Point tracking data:
- Opening Delimiter -

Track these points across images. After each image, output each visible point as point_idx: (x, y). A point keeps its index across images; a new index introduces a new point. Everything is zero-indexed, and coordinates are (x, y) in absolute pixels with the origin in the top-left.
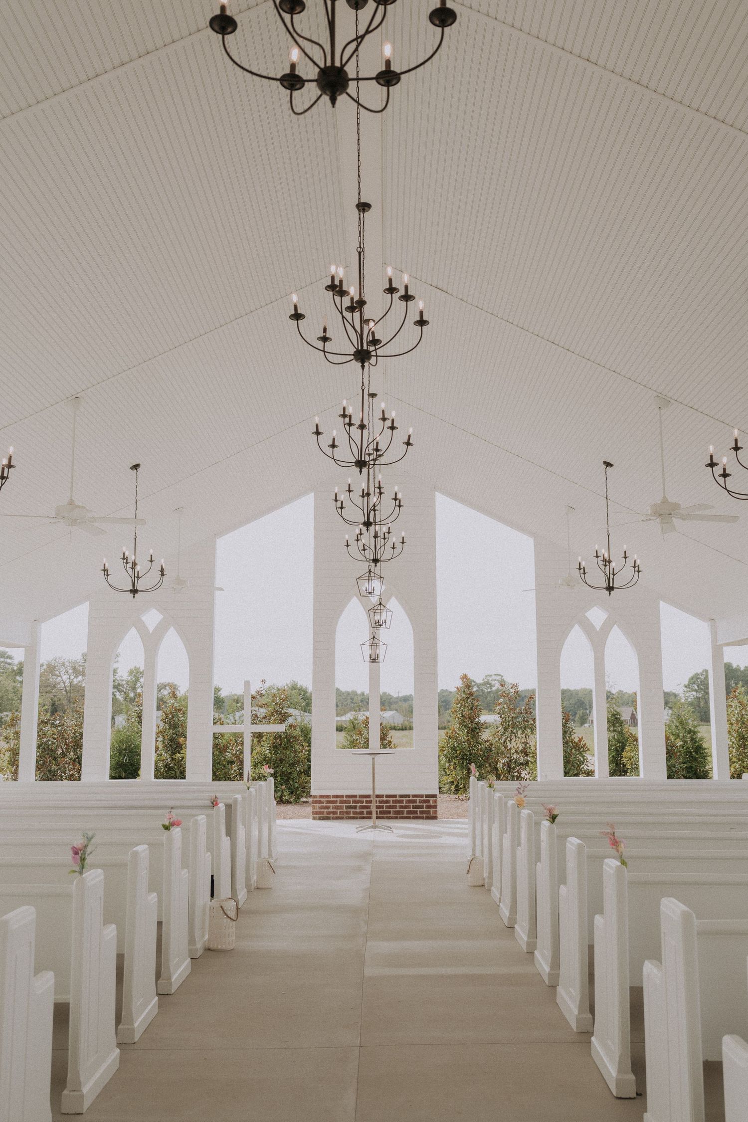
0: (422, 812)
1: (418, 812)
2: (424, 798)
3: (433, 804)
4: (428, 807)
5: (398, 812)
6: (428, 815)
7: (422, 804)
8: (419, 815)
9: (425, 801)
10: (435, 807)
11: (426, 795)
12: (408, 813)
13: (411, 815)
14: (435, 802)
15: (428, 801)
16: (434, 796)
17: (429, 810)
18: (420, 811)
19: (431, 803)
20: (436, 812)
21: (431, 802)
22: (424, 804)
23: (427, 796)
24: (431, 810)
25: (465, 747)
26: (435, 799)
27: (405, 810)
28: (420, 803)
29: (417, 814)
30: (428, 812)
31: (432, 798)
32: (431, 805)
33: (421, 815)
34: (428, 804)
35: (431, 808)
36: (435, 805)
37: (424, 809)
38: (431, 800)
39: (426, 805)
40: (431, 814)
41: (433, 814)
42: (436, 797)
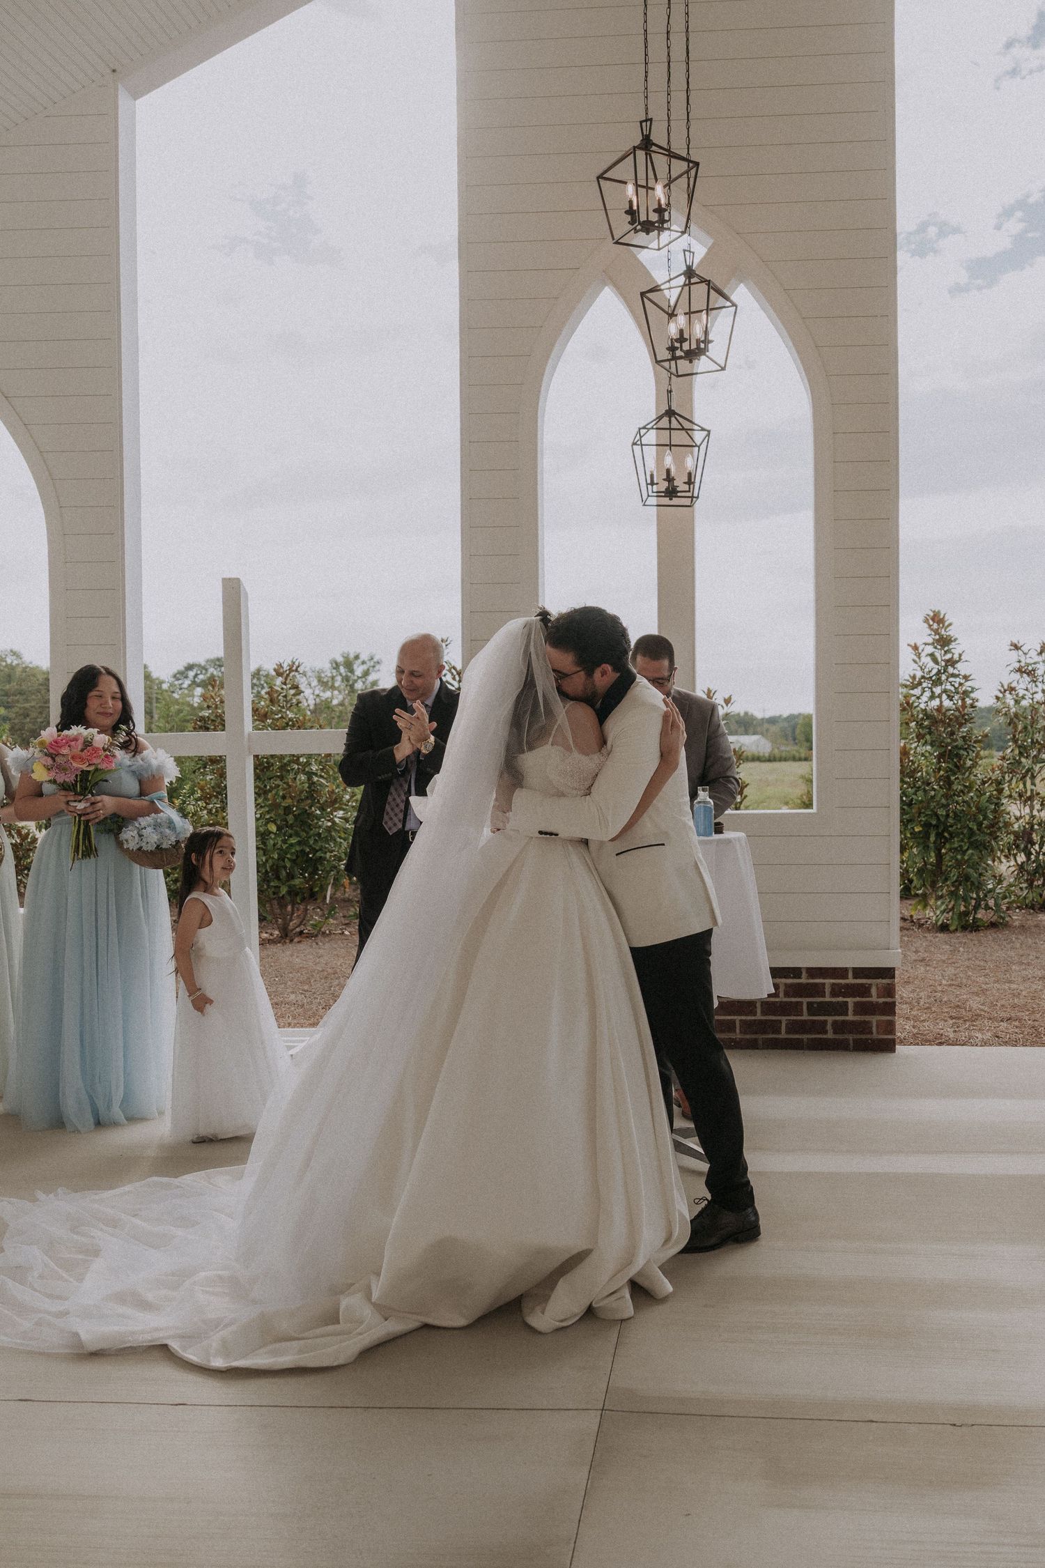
0: (839, 1027)
1: (829, 1027)
2: (851, 980)
3: (881, 1000)
4: (863, 1009)
5: (762, 1027)
6: (863, 1037)
7: (841, 999)
8: (830, 1035)
9: (851, 990)
10: (890, 1009)
11: (854, 969)
12: (795, 1027)
13: (805, 1037)
14: (889, 991)
15: (864, 991)
16: (888, 973)
17: (867, 1018)
18: (835, 1023)
19: (874, 998)
20: (890, 1027)
21: (874, 991)
22: (851, 1001)
23: (860, 972)
24: (874, 1020)
25: (933, 797)
26: (887, 981)
27: (784, 1019)
28: (833, 994)
29: (826, 1032)
30: (864, 1027)
31: (878, 978)
32: (872, 1002)
33: (837, 1037)
34: (864, 999)
35: (873, 1014)
36: (886, 1003)
37: (847, 1015)
38: (876, 984)
39: (856, 1004)
40: (872, 1033)
41: (878, 1033)
42: (893, 977)
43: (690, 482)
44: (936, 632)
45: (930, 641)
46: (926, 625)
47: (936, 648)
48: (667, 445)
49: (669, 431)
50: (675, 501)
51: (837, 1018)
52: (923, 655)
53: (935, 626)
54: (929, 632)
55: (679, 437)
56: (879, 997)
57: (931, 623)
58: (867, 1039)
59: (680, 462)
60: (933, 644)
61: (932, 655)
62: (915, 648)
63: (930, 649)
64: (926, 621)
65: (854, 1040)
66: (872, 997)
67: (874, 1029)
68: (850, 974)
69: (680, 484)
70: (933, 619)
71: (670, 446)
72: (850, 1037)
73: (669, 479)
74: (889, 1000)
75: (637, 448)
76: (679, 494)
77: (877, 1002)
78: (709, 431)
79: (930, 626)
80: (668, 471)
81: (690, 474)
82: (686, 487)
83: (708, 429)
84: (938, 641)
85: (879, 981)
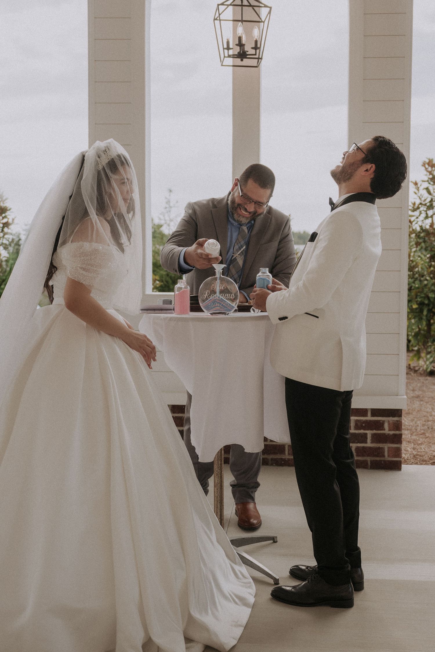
0: (361, 452)
2: (369, 418)
3: (392, 433)
4: (377, 438)
6: (378, 459)
7: (362, 431)
9: (369, 425)
10: (398, 439)
11: (372, 410)
14: (398, 426)
15: (379, 425)
16: (397, 413)
17: (381, 445)
18: (357, 449)
19: (387, 430)
20: (398, 452)
21: (386, 426)
22: (369, 433)
23: (376, 412)
24: (386, 447)
26: (396, 419)
28: (357, 427)
30: (378, 452)
31: (390, 416)
32: (385, 434)
33: (360, 458)
34: (379, 432)
35: (385, 442)
36: (395, 435)
37: (366, 443)
38: (387, 421)
39: (373, 435)
40: (384, 456)
41: (389, 456)
42: (400, 416)
43: (256, 48)
44: (430, 173)
45: (426, 178)
46: (423, 168)
47: (430, 183)
48: (239, 21)
49: (240, 7)
50: (246, 62)
51: (359, 445)
52: (421, 188)
53: (430, 169)
54: (425, 172)
55: (249, 15)
56: (389, 430)
57: (427, 166)
58: (381, 461)
59: (249, 33)
60: (428, 181)
61: (427, 189)
62: (416, 184)
63: (426, 185)
64: (424, 165)
65: (371, 462)
66: (384, 430)
67: (386, 454)
68: (369, 414)
69: (249, 49)
70: (428, 164)
71: (242, 21)
72: (369, 459)
73: (240, 44)
74: (397, 432)
75: (217, 22)
76: (248, 56)
77: (389, 434)
78: (271, 8)
79: (426, 169)
80: (240, 38)
81: (256, 42)
82: (253, 52)
83: (269, 6)
84: (431, 179)
85: (391, 419)
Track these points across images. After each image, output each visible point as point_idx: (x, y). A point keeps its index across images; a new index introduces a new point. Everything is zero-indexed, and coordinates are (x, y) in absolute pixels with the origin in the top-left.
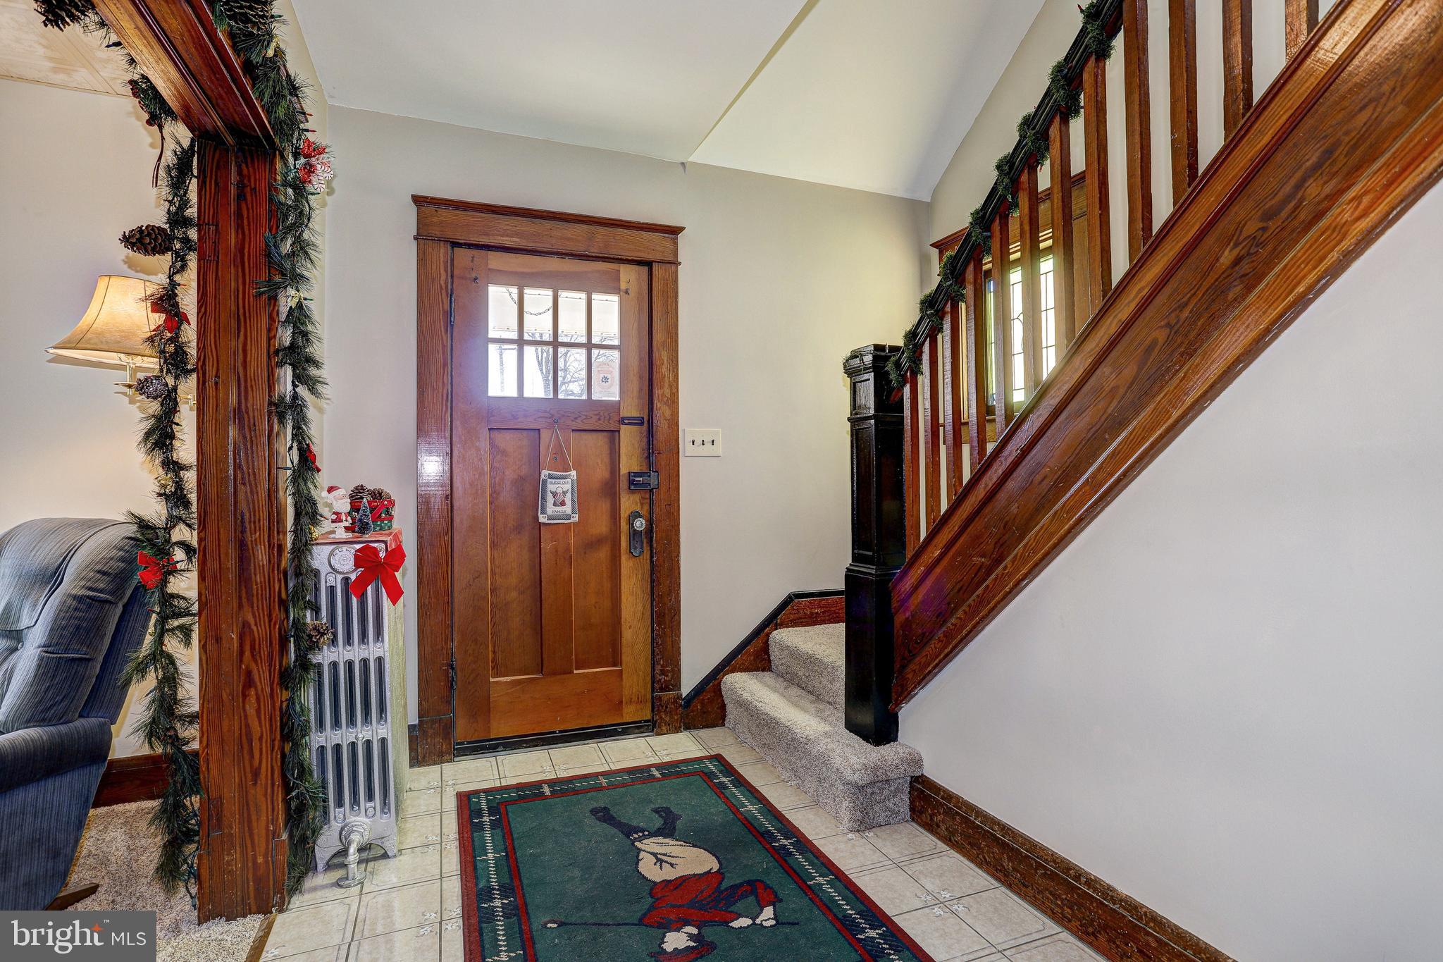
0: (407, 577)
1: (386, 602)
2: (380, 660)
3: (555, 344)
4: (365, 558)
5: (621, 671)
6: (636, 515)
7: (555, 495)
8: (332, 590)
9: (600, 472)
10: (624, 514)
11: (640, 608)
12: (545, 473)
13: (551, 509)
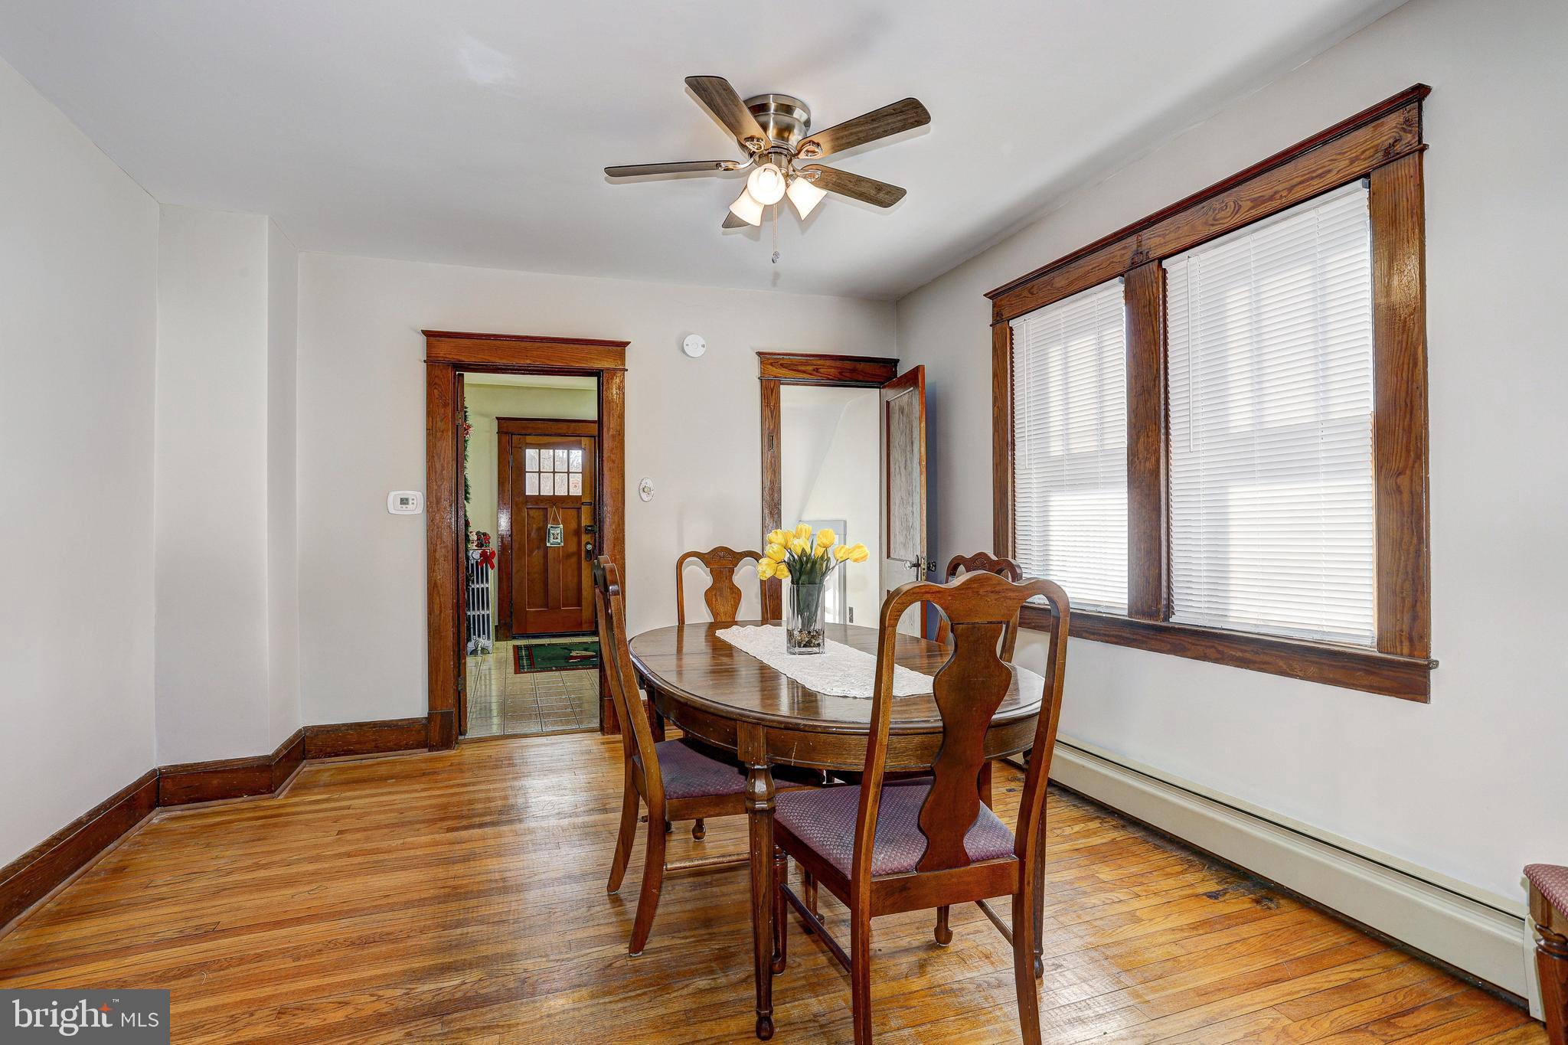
0: (495, 561)
1: (490, 570)
2: (487, 588)
3: (554, 472)
4: (483, 555)
5: (581, 610)
6: (588, 543)
7: (553, 534)
8: (472, 565)
9: (573, 525)
10: (583, 543)
11: (590, 583)
12: (549, 526)
13: (552, 540)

- Closing Delimiter -

Work request> All of the records above should be reproduced exactly, with the pictures left out.

Reply>
Track these points across images. After each image, output each visible point as point_idx: (x, y). A point keeps its index across images; a new index introduces a new point. Everything is zero-indexed, and coordinates are (x, y) in absolute pixels with the origin in the top-left.
0: (422, 812)
1: (418, 812)
2: (424, 798)
3: (433, 804)
4: (428, 807)
5: (398, 812)
6: (428, 815)
7: (422, 804)
8: (419, 815)
9: (425, 801)
10: (435, 807)
11: (426, 795)
12: (408, 813)
13: (411, 815)
14: (435, 802)
15: (428, 801)
16: (434, 796)
17: (429, 810)
18: (420, 811)
19: (431, 803)
20: (436, 812)
21: (431, 802)
22: (424, 804)
23: (427, 796)
24: (431, 810)
25: (465, 747)
26: (435, 799)
27: (405, 810)
28: (420, 803)
29: (417, 814)
30: (428, 812)
31: (432, 798)
32: (431, 805)
33: (421, 815)
34: (428, 804)
35: (431, 808)
36: (435, 805)
37: (424, 809)
38: (431, 800)
39: (426, 805)
40: (431, 814)
41: (433, 814)
42: (436, 797)
0: (839, 1027)
1: (829, 1027)
2: (851, 980)
3: (881, 1000)
4: (863, 1009)
5: (762, 1027)
6: (863, 1037)
7: (841, 999)
8: (830, 1035)
9: (851, 990)
10: (890, 1009)
11: (854, 969)
12: (795, 1027)
13: (805, 1037)
14: (889, 991)
15: (864, 991)
16: (888, 973)
17: (867, 1018)
18: (835, 1023)
19: (874, 998)
20: (890, 1027)
21: (874, 991)
22: (851, 1001)
23: (860, 972)
24: (874, 1020)
25: (933, 797)
26: (887, 981)
27: (784, 1019)
28: (833, 994)
29: (826, 1032)
30: (864, 1027)
31: (878, 978)
32: (872, 1002)
33: (837, 1037)
34: (864, 999)
35: (873, 1014)
36: (886, 1003)
37: (847, 1015)
38: (876, 984)
39: (856, 1004)
40: (872, 1033)
41: (878, 1033)
42: (893, 977)
43: (690, 482)
44: (936, 632)
45: (930, 641)
46: (926, 625)
47: (936, 648)
48: (667, 445)
49: (669, 431)
50: (675, 501)
51: (837, 1018)
52: (923, 655)
53: (935, 626)
54: (929, 632)
55: (679, 437)
56: (879, 997)
57: (931, 623)
58: (867, 1039)
59: (680, 462)
60: (933, 644)
61: (932, 655)
62: (915, 648)
63: (930, 649)
64: (926, 621)
65: (854, 1040)
66: (872, 997)
67: (874, 1029)
68: (850, 974)
69: (680, 484)
70: (933, 619)
71: (670, 446)
72: (850, 1037)
73: (669, 479)
74: (889, 1000)
75: (637, 448)
76: (679, 494)
77: (877, 1002)
78: (709, 431)
79: (930, 626)
80: (668, 471)
81: (690, 474)
82: (686, 487)
83: (708, 429)
84: (938, 641)
85: (879, 981)
0: (361, 452)
2: (369, 418)
3: (392, 433)
4: (377, 438)
6: (378, 459)
7: (362, 431)
9: (369, 425)
10: (398, 439)
11: (372, 410)
14: (398, 426)
15: (379, 425)
16: (397, 413)
17: (381, 445)
18: (357, 449)
19: (387, 430)
20: (398, 452)
21: (386, 426)
22: (369, 433)
23: (376, 412)
24: (386, 447)
26: (396, 419)
28: (357, 427)
30: (378, 452)
31: (390, 416)
32: (385, 434)
33: (360, 458)
34: (379, 432)
35: (385, 442)
36: (395, 435)
37: (366, 443)
38: (387, 421)
39: (373, 435)
40: (384, 456)
41: (389, 456)
42: (400, 416)
43: (256, 48)
44: (430, 173)
45: (426, 178)
46: (423, 168)
47: (430, 183)
48: (239, 21)
49: (240, 7)
50: (246, 62)
51: (359, 445)
52: (421, 188)
53: (430, 169)
54: (425, 172)
55: (249, 15)
56: (389, 430)
57: (427, 166)
58: (381, 461)
59: (249, 33)
60: (428, 181)
61: (427, 189)
62: (416, 184)
63: (426, 185)
64: (424, 165)
65: (371, 462)
66: (384, 430)
67: (386, 454)
68: (369, 414)
69: (249, 49)
70: (428, 164)
71: (242, 21)
72: (369, 459)
73: (240, 44)
74: (397, 432)
75: (217, 22)
76: (248, 56)
77: (389, 434)
78: (271, 8)
79: (426, 169)
80: (240, 38)
81: (256, 42)
82: (253, 52)
83: (269, 6)
84: (431, 179)
85: (391, 419)
Track these points across images. After each image, output each visible point as point_idx: (x, y). A point keeps its index across images; a new index introduces a new point. Everything is zero-indexed, and coordinates are (x, y) in absolute pixels with the origin in the top-left.
0: (407, 577)
1: (386, 602)
2: (380, 660)
3: (555, 344)
4: (365, 558)
5: (621, 671)
6: (636, 515)
7: (555, 495)
8: (332, 590)
9: (600, 472)
10: (624, 514)
11: (640, 608)
12: (545, 473)
13: (551, 509)
0: (495, 561)
1: (490, 570)
2: (487, 588)
3: (554, 472)
4: (483, 555)
5: (581, 610)
6: (588, 543)
7: (553, 534)
8: (472, 565)
9: (573, 525)
10: (583, 543)
11: (590, 583)
12: (549, 526)
13: (552, 540)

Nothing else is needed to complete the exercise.